Un rêve mystique (3)
A l'aube de ma vingtième année, l'image s'était imprimée avec tant de précision en moi, que je l'avais griffonnée hâtivement, abstraitement, colorée de tous ses feux, et son récit était inscrit en elle autant qu'en moi. J'avais le sentiment qu'une table avait été dressée pour moi et que les restes d'un fruit, destinés à la terre, peaux et noyau, avaient parlé du fond de leur impuissance, sa chair était la mienne, nous nous souvenions de nos protections, des espoirs adressés au tombeau qu'on rend à la terre. L'Esprit souffle toujours sur les eaux , éternellement connaît-il sa création à son premier principe et la chair s'en souvient qui rêve et incorpore la vue de tout ce qui n'a pas encore été mais qui parle, à saisir la rumeur colorée de toute chose que l'on ne connaît pas encore mais qu'on entend, puis la vision se fixe, de quel jardin était ce fruit au fond... ?
On peut rester un certain temps sans juger, l'esprit incarné voit se jouer la gamme de toutes les nuances de la diversité de la création, saisit ses variations semble-t-il infinies, peut-être est-ce même la définition du bonheur charnel que nous donne la beauté jusqu'au crépuscule.
Et si c'est la chair, la chair consomme. Et si l'on se demande d'où vient ce que l'on consomme, n'est-ce pas trop tard, n'est-ce pas toujours trop tard en réalité et le péché, s'il s'agit bien de ça, ou le don, si c'est l'ailleurs encore souhaitable, ne sont-ils pas d'abord donnés ?
J'étais silencieuse mais ma bouche ne tarissait pas. Voilà la vérité. Mon souffle à moi passait sur ces ruisselants désirs suintants sans aucun pourquoi, comme la myriade de mots enflait l'espace de mon icône. J'attendais de voir quel voile d'aveuglement ces lettres pourraient bien déchirer devant mes yeux prêts à explorer tous les mondes possibles. Je patientais comme le malade présente ses symptômes, attendant fébrilement l'ordonnance de sa guérison, le corps mis en joue, l'âme affamée.

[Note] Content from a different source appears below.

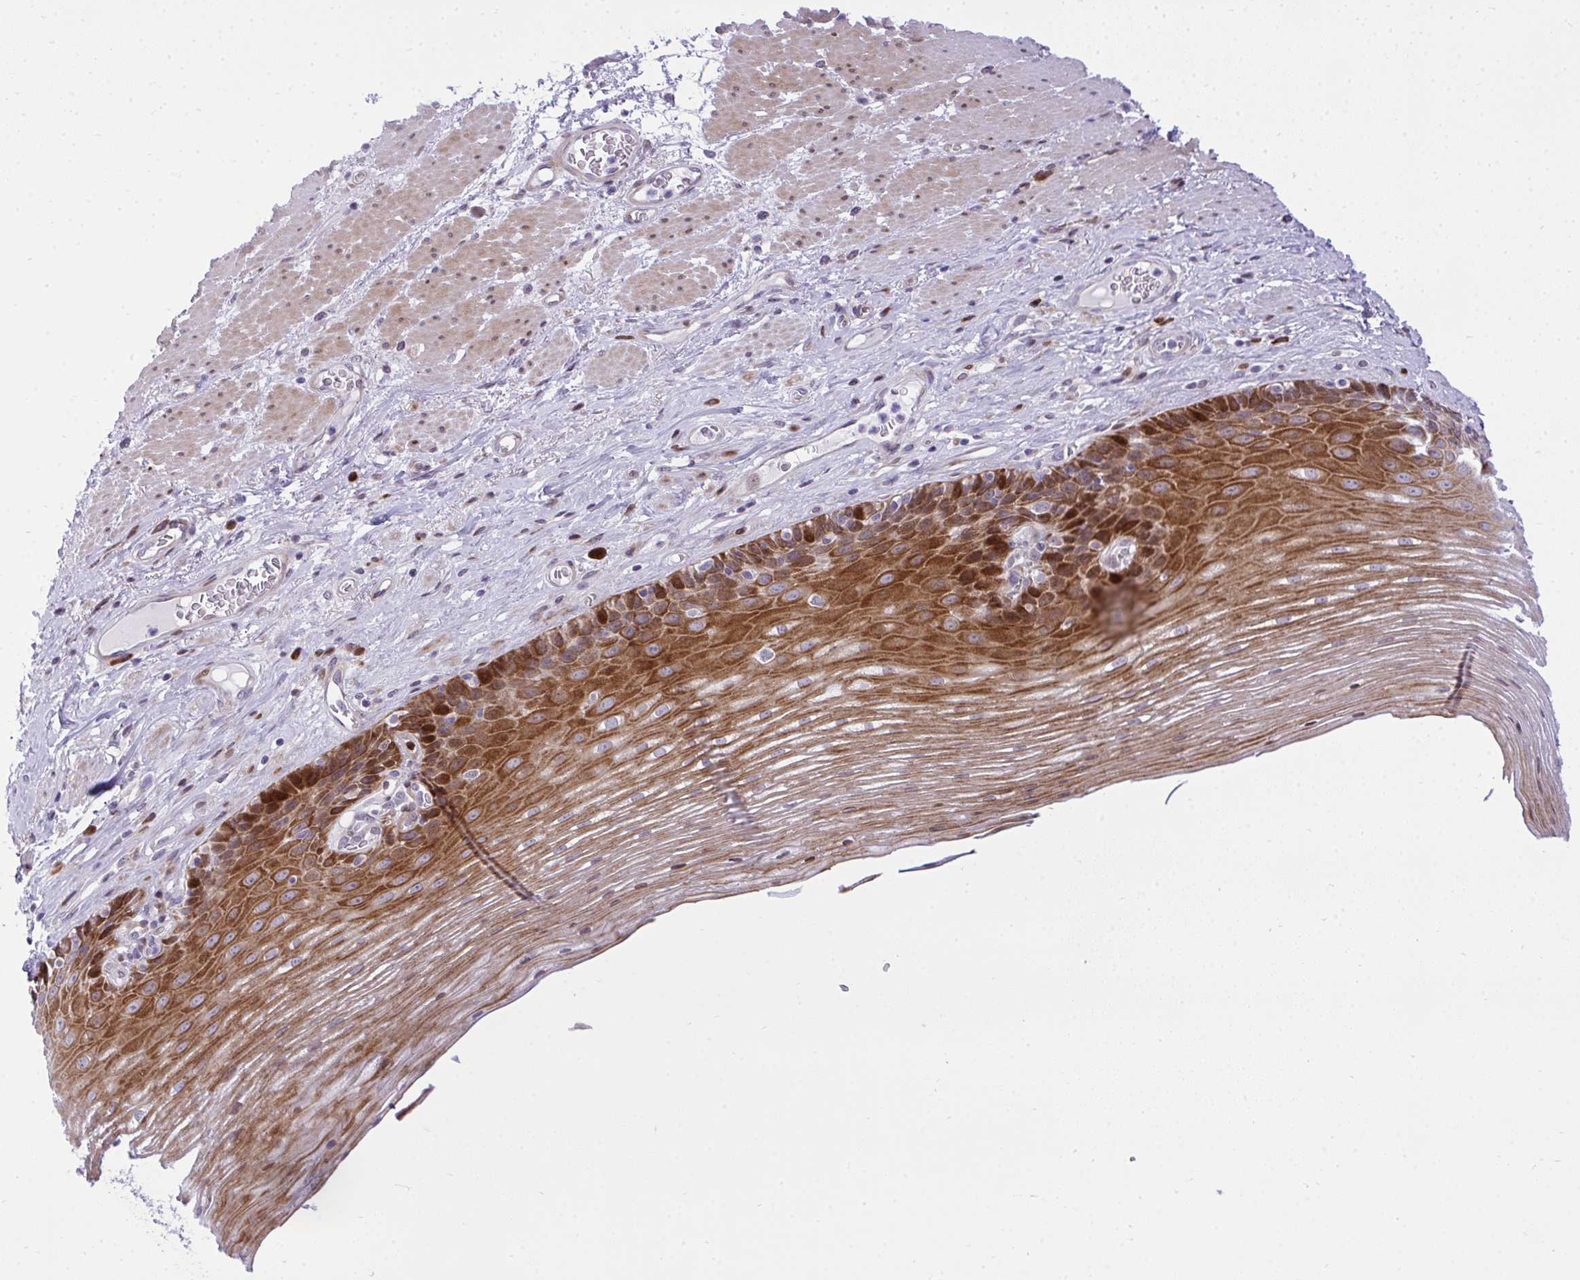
{"staining": {"intensity": "strong", "quantity": "25%-75%", "location": "cytoplasmic/membranous,nuclear"}, "tissue": "esophagus", "cell_type": "Squamous epithelial cells", "image_type": "normal", "snomed": [{"axis": "morphology", "description": "Normal tissue, NOS"}, {"axis": "topography", "description": "Esophagus"}], "caption": "Esophagus stained for a protein reveals strong cytoplasmic/membranous,nuclear positivity in squamous epithelial cells. Nuclei are stained in blue.", "gene": "CASTOR2", "patient": {"sex": "male", "age": 62}}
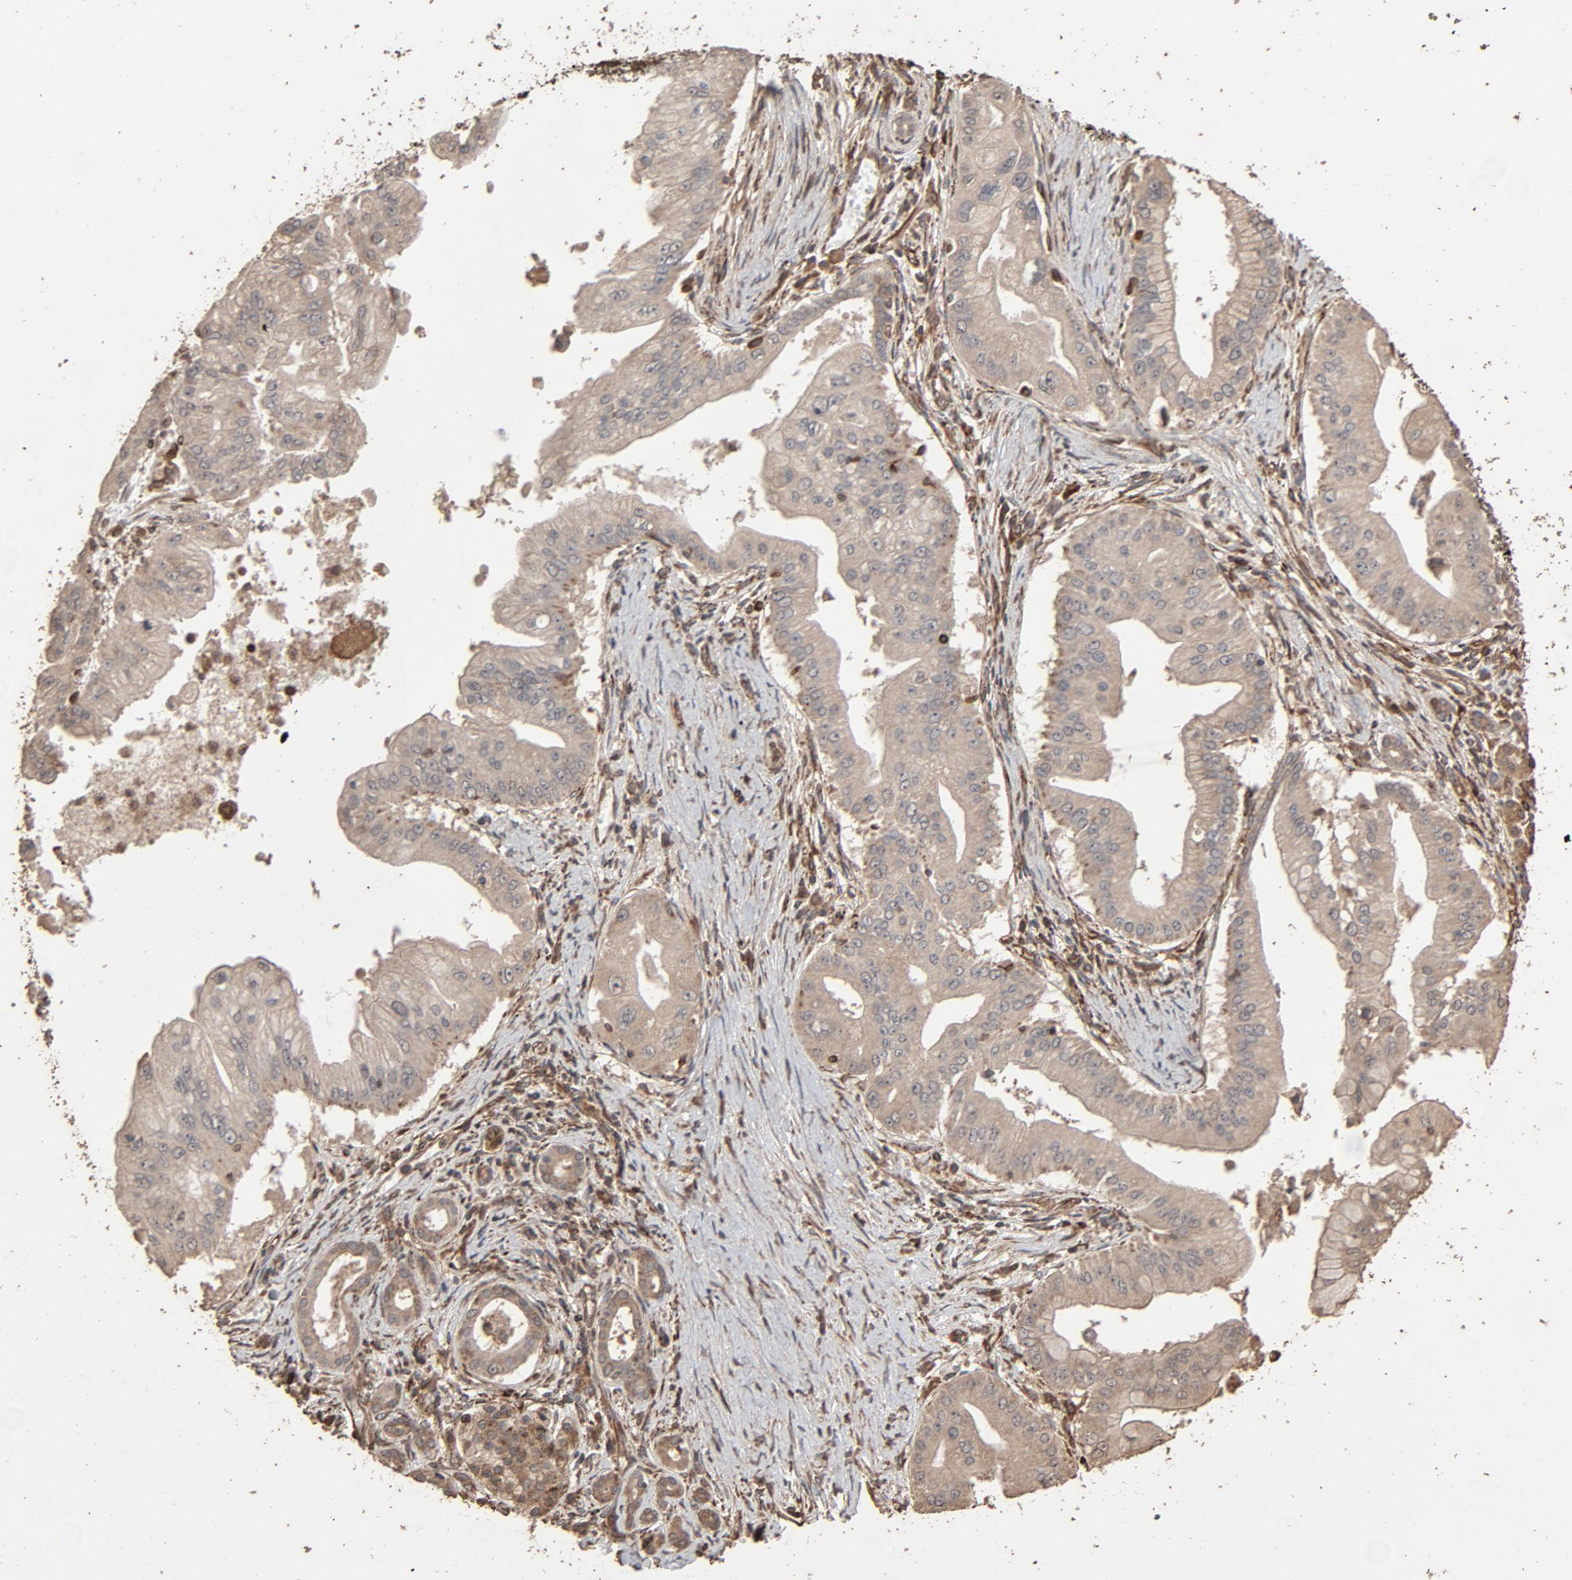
{"staining": {"intensity": "moderate", "quantity": "25%-75%", "location": "cytoplasmic/membranous"}, "tissue": "pancreatic cancer", "cell_type": "Tumor cells", "image_type": "cancer", "snomed": [{"axis": "morphology", "description": "Adenocarcinoma, NOS"}, {"axis": "topography", "description": "Pancreas"}], "caption": "Pancreatic cancer (adenocarcinoma) was stained to show a protein in brown. There is medium levels of moderate cytoplasmic/membranous expression in approximately 25%-75% of tumor cells.", "gene": "RPS6KA6", "patient": {"sex": "male", "age": 59}}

Cher lecteur, un signe n'est jamais qu'une image, je te donne la mienne le plus innocemment du monde et ce ne fut pas une petite peine que d'arriver à décrire cette image si petite en elle-même depuis sa genèse. Pour moi, il reste évident que l'espace lui-même se troua quelques années plus tard sous l'avènement de cette vérité,comme je te le racontai d'emblée, disposition chronologique de mon récit aussi paradoxale que l'amen vient clôturer et non commencer toute parole, alors que c'est la véritable entrée. La certitude s'encra définitivement dans mon coeur, le service fut fait et te parlerais-je de cette épée constamment au-dessus de ma tête alors que c'est celle-là même qui m'a amené jusqu'à toi ?
...L'imagination manque si cruellement au papillon qu'il s'immola dans l'objet de son désir bien après la troisième morsure de la flamme, incapable de se souvenir de sa souffrance...Sans image, se rappeler de sa souffrance est la chose la plus difficile du monde, mais s'oublier, ne serait-ce qu'un moment...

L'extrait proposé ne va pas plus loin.